» Task requirements
Somewhere below are a line with "predictions = model.predict(x_new)" and a later line with "Preprocess the new". Output exactly those lines and all lines between them.
◇ ◇ ◇ ◇ ◇
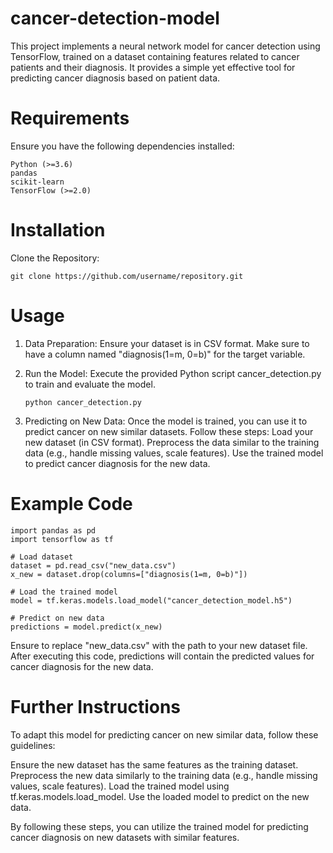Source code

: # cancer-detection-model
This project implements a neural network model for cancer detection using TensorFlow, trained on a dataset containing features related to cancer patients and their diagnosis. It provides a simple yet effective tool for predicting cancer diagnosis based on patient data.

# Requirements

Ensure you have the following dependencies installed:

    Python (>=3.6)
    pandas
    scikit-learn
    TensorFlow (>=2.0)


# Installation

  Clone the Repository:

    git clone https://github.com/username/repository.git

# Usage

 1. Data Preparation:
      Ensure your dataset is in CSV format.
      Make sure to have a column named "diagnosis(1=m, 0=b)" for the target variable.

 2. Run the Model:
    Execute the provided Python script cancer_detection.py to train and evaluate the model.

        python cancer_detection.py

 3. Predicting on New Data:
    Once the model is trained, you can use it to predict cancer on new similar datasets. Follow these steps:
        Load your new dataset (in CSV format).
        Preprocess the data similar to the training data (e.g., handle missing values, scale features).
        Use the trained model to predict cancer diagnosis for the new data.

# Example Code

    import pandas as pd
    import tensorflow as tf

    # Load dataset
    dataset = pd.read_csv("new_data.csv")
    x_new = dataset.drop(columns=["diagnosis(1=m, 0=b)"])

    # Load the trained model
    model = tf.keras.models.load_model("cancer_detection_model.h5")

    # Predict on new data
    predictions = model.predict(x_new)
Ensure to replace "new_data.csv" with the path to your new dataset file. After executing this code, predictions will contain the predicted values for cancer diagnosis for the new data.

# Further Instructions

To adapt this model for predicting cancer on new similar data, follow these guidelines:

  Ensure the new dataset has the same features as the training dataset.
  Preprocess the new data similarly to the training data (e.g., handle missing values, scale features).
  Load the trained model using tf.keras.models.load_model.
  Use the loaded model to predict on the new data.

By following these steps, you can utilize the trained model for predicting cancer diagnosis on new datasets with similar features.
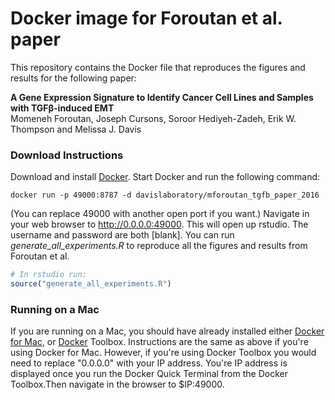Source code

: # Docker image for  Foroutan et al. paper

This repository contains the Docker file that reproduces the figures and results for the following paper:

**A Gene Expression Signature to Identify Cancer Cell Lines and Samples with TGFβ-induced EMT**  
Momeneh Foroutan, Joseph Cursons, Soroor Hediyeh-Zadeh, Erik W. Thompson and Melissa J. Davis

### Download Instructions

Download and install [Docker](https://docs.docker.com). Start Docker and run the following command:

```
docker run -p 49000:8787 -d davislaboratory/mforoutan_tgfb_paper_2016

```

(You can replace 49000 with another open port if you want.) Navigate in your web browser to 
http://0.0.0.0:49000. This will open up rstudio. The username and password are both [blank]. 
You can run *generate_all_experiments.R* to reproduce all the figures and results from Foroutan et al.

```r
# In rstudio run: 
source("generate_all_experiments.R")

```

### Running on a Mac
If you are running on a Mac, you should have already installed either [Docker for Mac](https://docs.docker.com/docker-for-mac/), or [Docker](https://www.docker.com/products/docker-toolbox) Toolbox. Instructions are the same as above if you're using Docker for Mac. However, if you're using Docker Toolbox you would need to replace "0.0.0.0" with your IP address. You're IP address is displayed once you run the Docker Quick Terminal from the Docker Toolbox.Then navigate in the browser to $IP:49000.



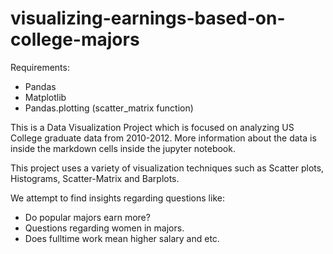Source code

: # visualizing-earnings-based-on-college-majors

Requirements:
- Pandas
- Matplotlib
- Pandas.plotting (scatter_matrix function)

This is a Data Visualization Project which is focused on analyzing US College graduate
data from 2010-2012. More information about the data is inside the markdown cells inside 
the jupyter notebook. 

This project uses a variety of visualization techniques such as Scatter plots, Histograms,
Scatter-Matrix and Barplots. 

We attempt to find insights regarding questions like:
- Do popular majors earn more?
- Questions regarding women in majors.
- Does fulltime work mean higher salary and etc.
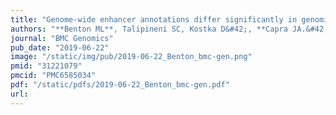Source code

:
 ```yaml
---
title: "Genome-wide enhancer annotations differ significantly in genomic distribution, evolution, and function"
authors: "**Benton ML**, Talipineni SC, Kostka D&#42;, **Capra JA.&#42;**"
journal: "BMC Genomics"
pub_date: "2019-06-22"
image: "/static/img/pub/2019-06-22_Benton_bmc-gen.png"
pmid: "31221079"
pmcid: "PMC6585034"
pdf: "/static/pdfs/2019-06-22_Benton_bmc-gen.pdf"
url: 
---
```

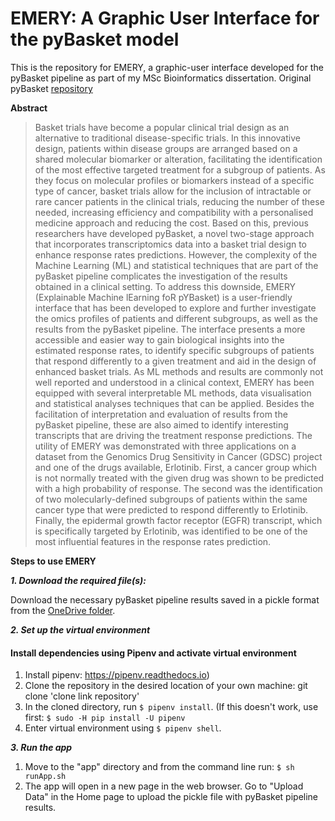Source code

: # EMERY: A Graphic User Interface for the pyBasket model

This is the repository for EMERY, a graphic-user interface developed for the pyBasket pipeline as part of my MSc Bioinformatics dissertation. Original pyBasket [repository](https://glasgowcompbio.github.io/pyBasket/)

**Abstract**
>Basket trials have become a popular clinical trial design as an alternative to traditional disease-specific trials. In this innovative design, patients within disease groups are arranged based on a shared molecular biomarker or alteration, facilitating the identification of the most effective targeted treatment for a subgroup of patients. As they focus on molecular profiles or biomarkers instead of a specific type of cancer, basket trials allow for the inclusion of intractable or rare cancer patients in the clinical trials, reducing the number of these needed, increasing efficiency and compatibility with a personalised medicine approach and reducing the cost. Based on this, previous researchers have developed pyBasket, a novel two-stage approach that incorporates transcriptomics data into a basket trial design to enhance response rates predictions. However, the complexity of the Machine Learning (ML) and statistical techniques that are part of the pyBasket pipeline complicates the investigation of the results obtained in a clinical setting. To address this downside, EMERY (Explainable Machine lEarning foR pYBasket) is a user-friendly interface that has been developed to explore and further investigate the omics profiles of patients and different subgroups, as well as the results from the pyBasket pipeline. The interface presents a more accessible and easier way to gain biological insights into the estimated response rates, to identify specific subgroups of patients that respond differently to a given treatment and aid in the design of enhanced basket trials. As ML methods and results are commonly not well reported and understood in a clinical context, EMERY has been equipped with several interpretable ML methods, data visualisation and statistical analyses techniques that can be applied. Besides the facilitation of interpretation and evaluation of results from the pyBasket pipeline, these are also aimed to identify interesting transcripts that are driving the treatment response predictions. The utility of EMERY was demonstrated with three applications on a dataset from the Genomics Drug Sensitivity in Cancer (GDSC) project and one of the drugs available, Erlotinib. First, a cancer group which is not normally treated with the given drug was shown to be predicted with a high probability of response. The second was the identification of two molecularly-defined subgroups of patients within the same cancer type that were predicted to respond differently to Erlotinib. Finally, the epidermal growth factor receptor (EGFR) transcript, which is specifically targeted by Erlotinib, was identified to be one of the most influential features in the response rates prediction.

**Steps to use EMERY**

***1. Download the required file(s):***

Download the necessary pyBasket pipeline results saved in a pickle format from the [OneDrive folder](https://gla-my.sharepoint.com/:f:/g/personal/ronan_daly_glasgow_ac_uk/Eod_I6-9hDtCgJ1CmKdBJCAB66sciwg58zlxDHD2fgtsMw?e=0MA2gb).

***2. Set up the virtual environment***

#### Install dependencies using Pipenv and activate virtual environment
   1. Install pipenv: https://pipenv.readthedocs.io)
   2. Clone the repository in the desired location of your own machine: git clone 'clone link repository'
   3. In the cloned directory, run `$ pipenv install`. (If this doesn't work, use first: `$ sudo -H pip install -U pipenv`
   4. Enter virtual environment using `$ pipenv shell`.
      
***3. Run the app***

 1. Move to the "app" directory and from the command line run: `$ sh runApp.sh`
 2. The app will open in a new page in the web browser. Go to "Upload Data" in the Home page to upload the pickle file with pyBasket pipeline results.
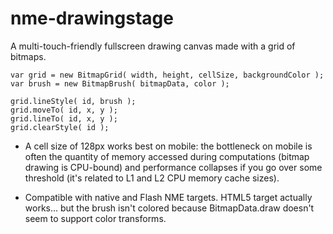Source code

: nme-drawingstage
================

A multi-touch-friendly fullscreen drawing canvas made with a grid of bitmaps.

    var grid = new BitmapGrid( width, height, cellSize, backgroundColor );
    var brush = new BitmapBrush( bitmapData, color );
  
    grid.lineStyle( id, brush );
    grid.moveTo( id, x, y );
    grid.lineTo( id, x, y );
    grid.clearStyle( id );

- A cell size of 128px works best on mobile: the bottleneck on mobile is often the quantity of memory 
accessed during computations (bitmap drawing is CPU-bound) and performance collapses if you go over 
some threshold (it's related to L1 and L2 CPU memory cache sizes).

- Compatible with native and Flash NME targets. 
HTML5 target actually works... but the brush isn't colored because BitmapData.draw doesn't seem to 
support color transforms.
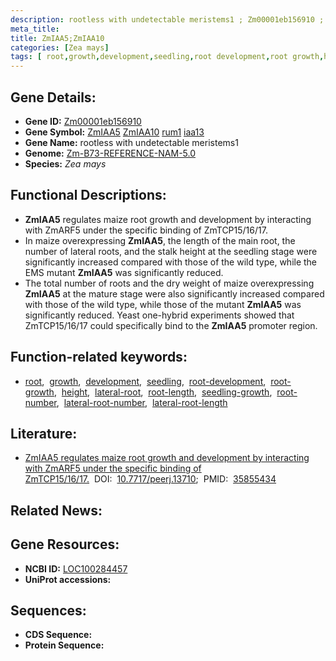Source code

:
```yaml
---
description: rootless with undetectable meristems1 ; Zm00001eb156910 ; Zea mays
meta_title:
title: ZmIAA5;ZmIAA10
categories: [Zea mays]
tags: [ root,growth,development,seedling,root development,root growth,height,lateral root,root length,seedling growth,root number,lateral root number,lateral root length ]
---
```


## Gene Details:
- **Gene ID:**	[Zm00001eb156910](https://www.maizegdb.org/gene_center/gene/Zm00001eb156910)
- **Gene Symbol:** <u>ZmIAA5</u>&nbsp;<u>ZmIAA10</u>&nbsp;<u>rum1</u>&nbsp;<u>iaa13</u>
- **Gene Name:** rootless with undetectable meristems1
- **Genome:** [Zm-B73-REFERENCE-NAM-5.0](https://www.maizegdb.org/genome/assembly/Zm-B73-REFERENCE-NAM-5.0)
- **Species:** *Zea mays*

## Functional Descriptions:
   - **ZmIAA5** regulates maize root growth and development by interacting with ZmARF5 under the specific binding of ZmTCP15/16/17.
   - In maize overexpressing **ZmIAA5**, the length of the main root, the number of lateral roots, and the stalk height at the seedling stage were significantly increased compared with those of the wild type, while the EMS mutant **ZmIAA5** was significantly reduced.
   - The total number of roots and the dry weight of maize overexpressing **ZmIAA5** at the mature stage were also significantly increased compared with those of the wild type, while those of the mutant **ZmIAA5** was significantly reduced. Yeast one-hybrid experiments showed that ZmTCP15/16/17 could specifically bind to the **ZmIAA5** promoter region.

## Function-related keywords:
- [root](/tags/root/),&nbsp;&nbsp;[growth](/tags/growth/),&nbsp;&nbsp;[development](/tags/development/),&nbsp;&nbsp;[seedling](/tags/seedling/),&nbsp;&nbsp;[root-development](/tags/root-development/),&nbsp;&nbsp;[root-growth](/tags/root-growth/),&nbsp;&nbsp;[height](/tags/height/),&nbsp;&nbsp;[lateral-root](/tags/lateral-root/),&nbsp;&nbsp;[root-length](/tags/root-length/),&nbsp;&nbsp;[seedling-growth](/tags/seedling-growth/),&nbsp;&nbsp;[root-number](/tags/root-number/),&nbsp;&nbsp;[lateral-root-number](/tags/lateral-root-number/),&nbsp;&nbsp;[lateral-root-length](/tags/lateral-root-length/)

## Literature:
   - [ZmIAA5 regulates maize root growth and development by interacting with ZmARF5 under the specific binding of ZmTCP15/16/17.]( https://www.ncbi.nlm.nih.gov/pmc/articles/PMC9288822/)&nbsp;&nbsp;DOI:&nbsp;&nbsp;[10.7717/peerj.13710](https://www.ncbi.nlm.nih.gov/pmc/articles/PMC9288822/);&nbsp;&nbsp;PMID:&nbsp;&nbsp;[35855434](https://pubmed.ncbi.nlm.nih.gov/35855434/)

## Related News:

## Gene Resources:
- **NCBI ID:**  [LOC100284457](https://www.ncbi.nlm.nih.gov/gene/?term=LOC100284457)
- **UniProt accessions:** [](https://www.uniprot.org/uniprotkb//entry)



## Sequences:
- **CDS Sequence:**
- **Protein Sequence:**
◇ ◇ ◇ ◇ ◇
» Task result
    predictions = model.predict(x_new)
Ensure to replace "new_data.csv" with the path to your new dataset file. After executing this code, predictions will contain the predicted values for cancer diagnosis for the new data.

# Further Instructions

To adapt this model for predicting cancer on new similar data, follow these guidelines:

  Ensure the new dataset has the same features as the training dataset.
  Preprocess the new data similarly to the training data (e.g., handle missing values, scale features).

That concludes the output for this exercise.